(Data records)

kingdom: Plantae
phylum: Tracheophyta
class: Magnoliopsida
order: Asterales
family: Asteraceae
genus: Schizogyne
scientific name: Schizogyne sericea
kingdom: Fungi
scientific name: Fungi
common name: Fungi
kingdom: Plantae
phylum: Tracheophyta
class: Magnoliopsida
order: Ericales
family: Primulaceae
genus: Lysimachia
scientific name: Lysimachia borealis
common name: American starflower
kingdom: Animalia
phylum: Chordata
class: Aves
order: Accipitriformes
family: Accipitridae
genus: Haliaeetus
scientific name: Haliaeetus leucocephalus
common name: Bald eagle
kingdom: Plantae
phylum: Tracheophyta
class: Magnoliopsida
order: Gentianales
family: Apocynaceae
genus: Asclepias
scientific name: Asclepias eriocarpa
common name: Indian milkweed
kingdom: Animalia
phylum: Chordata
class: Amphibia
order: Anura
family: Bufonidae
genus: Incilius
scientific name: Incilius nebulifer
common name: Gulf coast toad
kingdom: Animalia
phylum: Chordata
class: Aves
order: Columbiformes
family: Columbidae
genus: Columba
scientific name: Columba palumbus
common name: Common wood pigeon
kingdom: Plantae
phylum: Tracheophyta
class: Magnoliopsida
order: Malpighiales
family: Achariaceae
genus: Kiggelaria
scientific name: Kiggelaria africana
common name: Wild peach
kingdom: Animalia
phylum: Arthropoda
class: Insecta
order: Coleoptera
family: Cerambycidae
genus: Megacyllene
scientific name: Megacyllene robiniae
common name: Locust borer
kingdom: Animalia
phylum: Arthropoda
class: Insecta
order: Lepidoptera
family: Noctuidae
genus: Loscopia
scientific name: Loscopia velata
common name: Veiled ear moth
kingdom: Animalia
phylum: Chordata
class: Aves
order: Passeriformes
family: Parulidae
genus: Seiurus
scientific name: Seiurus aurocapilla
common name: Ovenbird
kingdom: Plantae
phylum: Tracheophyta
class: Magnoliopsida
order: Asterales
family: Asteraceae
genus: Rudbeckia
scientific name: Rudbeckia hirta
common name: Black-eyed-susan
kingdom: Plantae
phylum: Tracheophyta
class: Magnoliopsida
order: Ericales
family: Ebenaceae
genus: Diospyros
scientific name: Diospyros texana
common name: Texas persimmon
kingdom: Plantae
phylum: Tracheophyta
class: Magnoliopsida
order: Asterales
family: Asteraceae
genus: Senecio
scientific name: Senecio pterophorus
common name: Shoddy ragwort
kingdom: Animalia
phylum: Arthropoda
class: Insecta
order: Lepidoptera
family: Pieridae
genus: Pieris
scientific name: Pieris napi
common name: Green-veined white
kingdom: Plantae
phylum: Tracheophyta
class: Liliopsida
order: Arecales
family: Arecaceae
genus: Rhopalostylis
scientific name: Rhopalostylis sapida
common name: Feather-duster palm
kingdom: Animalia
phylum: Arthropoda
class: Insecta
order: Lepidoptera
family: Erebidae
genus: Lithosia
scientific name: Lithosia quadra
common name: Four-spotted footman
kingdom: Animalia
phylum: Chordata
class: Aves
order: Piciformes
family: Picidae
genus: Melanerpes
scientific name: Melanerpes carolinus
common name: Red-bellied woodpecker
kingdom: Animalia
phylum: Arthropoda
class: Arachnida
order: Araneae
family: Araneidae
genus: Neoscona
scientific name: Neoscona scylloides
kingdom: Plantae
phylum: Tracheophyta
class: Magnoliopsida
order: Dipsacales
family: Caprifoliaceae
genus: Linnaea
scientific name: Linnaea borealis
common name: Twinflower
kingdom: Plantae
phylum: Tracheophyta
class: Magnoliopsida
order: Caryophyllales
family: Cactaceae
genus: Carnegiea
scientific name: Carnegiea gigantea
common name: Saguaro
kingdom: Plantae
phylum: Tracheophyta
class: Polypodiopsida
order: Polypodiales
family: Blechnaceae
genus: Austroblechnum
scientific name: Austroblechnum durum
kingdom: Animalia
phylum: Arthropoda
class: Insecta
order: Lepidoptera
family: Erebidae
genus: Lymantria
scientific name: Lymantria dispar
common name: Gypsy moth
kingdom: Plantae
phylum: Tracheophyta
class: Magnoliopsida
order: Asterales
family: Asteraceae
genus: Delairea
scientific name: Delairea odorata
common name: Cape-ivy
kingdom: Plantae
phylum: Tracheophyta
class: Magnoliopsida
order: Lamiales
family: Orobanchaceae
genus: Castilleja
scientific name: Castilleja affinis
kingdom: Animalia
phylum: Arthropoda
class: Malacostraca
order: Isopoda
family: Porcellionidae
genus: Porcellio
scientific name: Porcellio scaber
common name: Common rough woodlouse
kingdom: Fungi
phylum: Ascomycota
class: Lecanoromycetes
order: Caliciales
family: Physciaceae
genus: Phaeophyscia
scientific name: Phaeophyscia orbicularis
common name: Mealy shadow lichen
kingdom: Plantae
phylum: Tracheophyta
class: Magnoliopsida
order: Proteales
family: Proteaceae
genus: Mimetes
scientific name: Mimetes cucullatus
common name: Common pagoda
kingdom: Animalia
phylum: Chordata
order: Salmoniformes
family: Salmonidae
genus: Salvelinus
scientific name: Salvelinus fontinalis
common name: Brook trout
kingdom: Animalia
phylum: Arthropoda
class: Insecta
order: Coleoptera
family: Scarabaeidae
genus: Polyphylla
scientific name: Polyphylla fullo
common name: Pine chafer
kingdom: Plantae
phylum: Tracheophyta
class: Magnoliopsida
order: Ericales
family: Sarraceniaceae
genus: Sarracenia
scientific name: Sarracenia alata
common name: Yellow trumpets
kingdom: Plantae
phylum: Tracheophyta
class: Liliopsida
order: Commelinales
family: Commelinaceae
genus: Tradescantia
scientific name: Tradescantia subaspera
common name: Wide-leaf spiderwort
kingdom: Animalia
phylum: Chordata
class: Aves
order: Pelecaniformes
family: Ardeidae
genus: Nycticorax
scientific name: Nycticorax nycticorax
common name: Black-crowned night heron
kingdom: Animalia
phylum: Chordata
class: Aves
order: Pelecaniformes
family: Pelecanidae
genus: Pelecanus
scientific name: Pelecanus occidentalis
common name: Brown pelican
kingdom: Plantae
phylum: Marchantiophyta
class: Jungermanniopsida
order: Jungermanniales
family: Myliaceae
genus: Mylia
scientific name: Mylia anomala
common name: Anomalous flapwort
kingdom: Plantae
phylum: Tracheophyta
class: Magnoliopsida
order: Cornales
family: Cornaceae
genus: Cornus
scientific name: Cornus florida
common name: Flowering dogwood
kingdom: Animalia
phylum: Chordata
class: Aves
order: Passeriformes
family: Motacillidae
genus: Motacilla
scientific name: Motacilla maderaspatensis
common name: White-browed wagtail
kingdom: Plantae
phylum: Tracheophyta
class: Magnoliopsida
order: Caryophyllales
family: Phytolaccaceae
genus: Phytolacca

#### [STATED EXERCISE]
Revise the listing above by changing every "common name" to "vernacular name", keeping all other text unchanged, and write out the full result.

#### [RESPONSE BELOW]
kingdom: Plantae
phylum: Tracheophyta
class: Magnoliopsida
order: Asterales
family: Asteraceae
genus: Schizogyne
scientific name: Schizogyne sericea
kingdom: Fungi
scientific name: Fungi
vernacular name: Fungi
kingdom: Plantae
phylum: Tracheophyta
class: Magnoliopsida
order: Ericales
family: Primulaceae
genus: Lysimachia
scientific name: Lysimachia borealis
vernacular name: American starflower
kingdom: Animalia
phylum: Chordata
class: Aves
order: Accipitriformes
family: Accipitridae
genus: Haliaeetus
scientific name: Haliaeetus leucocephalus
vernacular name: Bald eagle
kingdom: Plantae
phylum: Tracheophyta
class: Magnoliopsida
order: Gentianales
family: Apocynaceae
genus: Asclepias
scientific name: Asclepias eriocarpa
vernacular name: Indian milkweed
kingdom: Animalia
phylum: Chordata
class: Amphibia
order: Anura
family: Bufonidae
genus: Incilius
scientific name: Incilius nebulifer
vernacular name: Gulf coast toad
kingdom: Animalia
phylum: Chordata
class: Aves
order: Columbiformes
family: Columbidae
genus: Columba
scientific name: Columba palumbus
vernacular name: Common wood pigeon
kingdom: Plantae
phylum: Tracheophyta
class: Magnoliopsida
order: Malpighiales
family: Achariaceae
genus: Kiggelaria
scientific name: Kiggelaria africana
vernacular name: Wild peach
kingdom: Animalia
phylum: Arthropoda
class: Insecta
order: Coleoptera
family: Cerambycidae
genus: Megacyllene
scientific name: Megacyllene robiniae
vernacular name: Locust borer
kingdom: Animalia
phylum: Arthropoda
class: Insecta
order: Lepidoptera
family: Noctuidae
genus: Loscopia
scientific name: Loscopia velata
vernacular name: Veiled ear moth
kingdom: Animalia
phylum: Chordata
class: Aves
order: Passeriformes
family: Parulidae
genus: Seiurus
scientific name: Seiurus aurocapilla
vernacular name: Ovenbird
kingdom: Plantae
phylum: Tracheophyta
class: Magnoliopsida
order: Asterales
family: Asteraceae
genus: Rudbeckia
scientific name: Rudbeckia hirta
vernacular name: Black-eyed-susan
kingdom: Plantae
phylum: Tracheophyta
class: Magnoliopsida
order: Ericales
family: Ebenaceae
genus: Diospyros
scientific name: Diospyros texana
vernacular name: Texas persimmon
kingdom: Plantae
phylum: Tracheophyta
class: Magnoliopsida
order: Asterales
family: Asteraceae
genus: Senecio
scientific name: Senecio pterophorus
vernacular name: Shoddy ragwort
kingdom: Animalia
phylum: Arthropoda
class: Insecta
order: Lepidoptera
family: Pieridae
genus: Pieris
scientific name: Pieris napi
vernacular name: Green-veined white
kingdom: Plantae
phylum: Tracheophyta
class: Liliopsida
order: Arecales
family: Arecaceae
genus: Rhopalostylis
scientific name: Rhopalostylis sapida
vernacular name: Feather-duster palm
kingdom: Animalia
phylum: Arthropoda
class: Insecta
order: Lepidoptera
family: Erebidae
genus: Lithosia
scientific name: Lithosia quadra
vernacular name: Four-spotted footman
kingdom: Animalia
phylum: Chordata
class: Aves
order: Piciformes
family: Picidae
genus: Melanerpes
scientific name: Melanerpes carolinus
vernacular name: Red-bellied woodpecker
kingdom: Animalia
phylum: Arthropoda
class: Arachnida
order: Araneae
family: Araneidae
genus: Neoscona
scientific name: Neoscona scylloides
kingdom: Plantae
phylum: Tracheophyta
class: Magnoliopsida
order: Dipsacales
family: Caprifoliaceae
genus: Linnaea
scientific name: Linnaea borealis
vernacular name: Twinflower
kingdom: Plantae
phylum: Tracheophyta
class: Magnoliopsida
order: Caryophyllales
family: Cactaceae
genus: Carnegiea
scientific name: Carnegiea gigantea
vernacular name: Saguaro
kingdom: Plantae
phylum: Tracheophyta
class: Polypodiopsida
order: Polypodiales
family: Blechnaceae
genus: Austroblechnum
scientific name: Austroblechnum durum
kingdom: Animalia
phylum: Arthropoda
class: Insecta
order: Lepidoptera
family: Erebidae
genus: Lymantria
scientific name: Lymantria dispar
vernacular name: Gypsy moth
kingdom: Plantae
phylum: Tracheophyta
class: Magnoliopsida
order: Asterales
family: Asteraceae
genus: Delairea
scientific name: Delairea odorata
vernacular name: Cape-ivy
kingdom: Plantae
phylum: Tracheophyta
class: Magnoliopsida
order: Lamiales
family: Orobanchaceae
genus: Castilleja
scientific name: Castilleja affinis
kingdom: Animalia
phylum: Arthropoda
class: Malacostraca
order: Isopoda
family: Porcellionidae
genus: Porcellio
scientific name: Porcellio scaber
vernacular name: Common rough woodlouse
kingdom: Fungi
phylum: Ascomycota
class: Lecanoromycetes
order: Caliciales
family: Physciaceae
genus: Phaeophyscia
scientific name: Phaeophyscia orbicularis
vernacular name: Mealy shadow lichen
kingdom: Plantae
phylum: Tracheophyta
class: Magnoliopsida
order: Proteales
family: Proteaceae
genus: Mimetes
scientific name: Mimetes cucullatus
vernacular name: Common pagoda
kingdom: Animalia
phylum: Chordata
order: Salmoniformes
family: Salmonidae
genus: Salvelinus
scientific name: Salvelinus fontinalis
vernacular name: Brook trout
kingdom: Animalia
phylum: Arthropoda
class: Insecta
order: Coleoptera
family: Scarabaeidae
genus: Polyphylla
scientific name: Polyphylla fullo
vernacular name: Pine chafer
kingdom: Plantae
phylum: Tracheophyta
class: Magnoliopsida
order: Ericales
family: Sarraceniaceae
genus: Sarracenia
scientific name: Sarracenia alata
vernacular name: Yellow trumpets
kingdom: Plantae
phylum: Tracheophyta
class: Liliopsida
order: Commelinales
family: Commelinaceae
genus: Tradescantia
scientific name: Tradescantia subaspera
vernacular name: Wide-leaf spiderwort
kingdom: Animalia
phylum: Chordata
class: Aves
order: Pelecaniformes
family: Ardeidae
genus: Nycticorax
scientific name: Nycticorax nycticorax
vernacular name: Black-crowned night heron
kingdom: Animalia
phylum: Chordata
class: Aves
order: Pelecaniformes
family: Pelecanidae
genus: Pelecanus
scientific name: Pelecanus occidentalis
vernacular name: Brown pelican
kingdom: Plantae
phylum: Marchantiophyta
class: Jungermanniopsida
order: Jungermanniales
family: Myliaceae
genus: Mylia
scientific name: Mylia anomala
vernacular name: Anomalous flapwort
kingdom: Plantae
phylum: Tracheophyta
class: Magnoliopsida
order: Cornales
family: Cornaceae
genus: Cornus
scientific name: Cornus florida
vernacular name: Flowering dogwood
kingdom: Animalia
phylum: Chordata
class: Aves
order: Passeriformes
family: Motacillidae
genus: Motacilla
scientific name: Motacilla maderaspatensis
vernacular name: White-browed wagtail
kingdom: Plantae
phylum: Tracheophyta
class: Magnoliopsida
order: Caryophyllales
family: Phytolaccaceae
genus: Phytolacca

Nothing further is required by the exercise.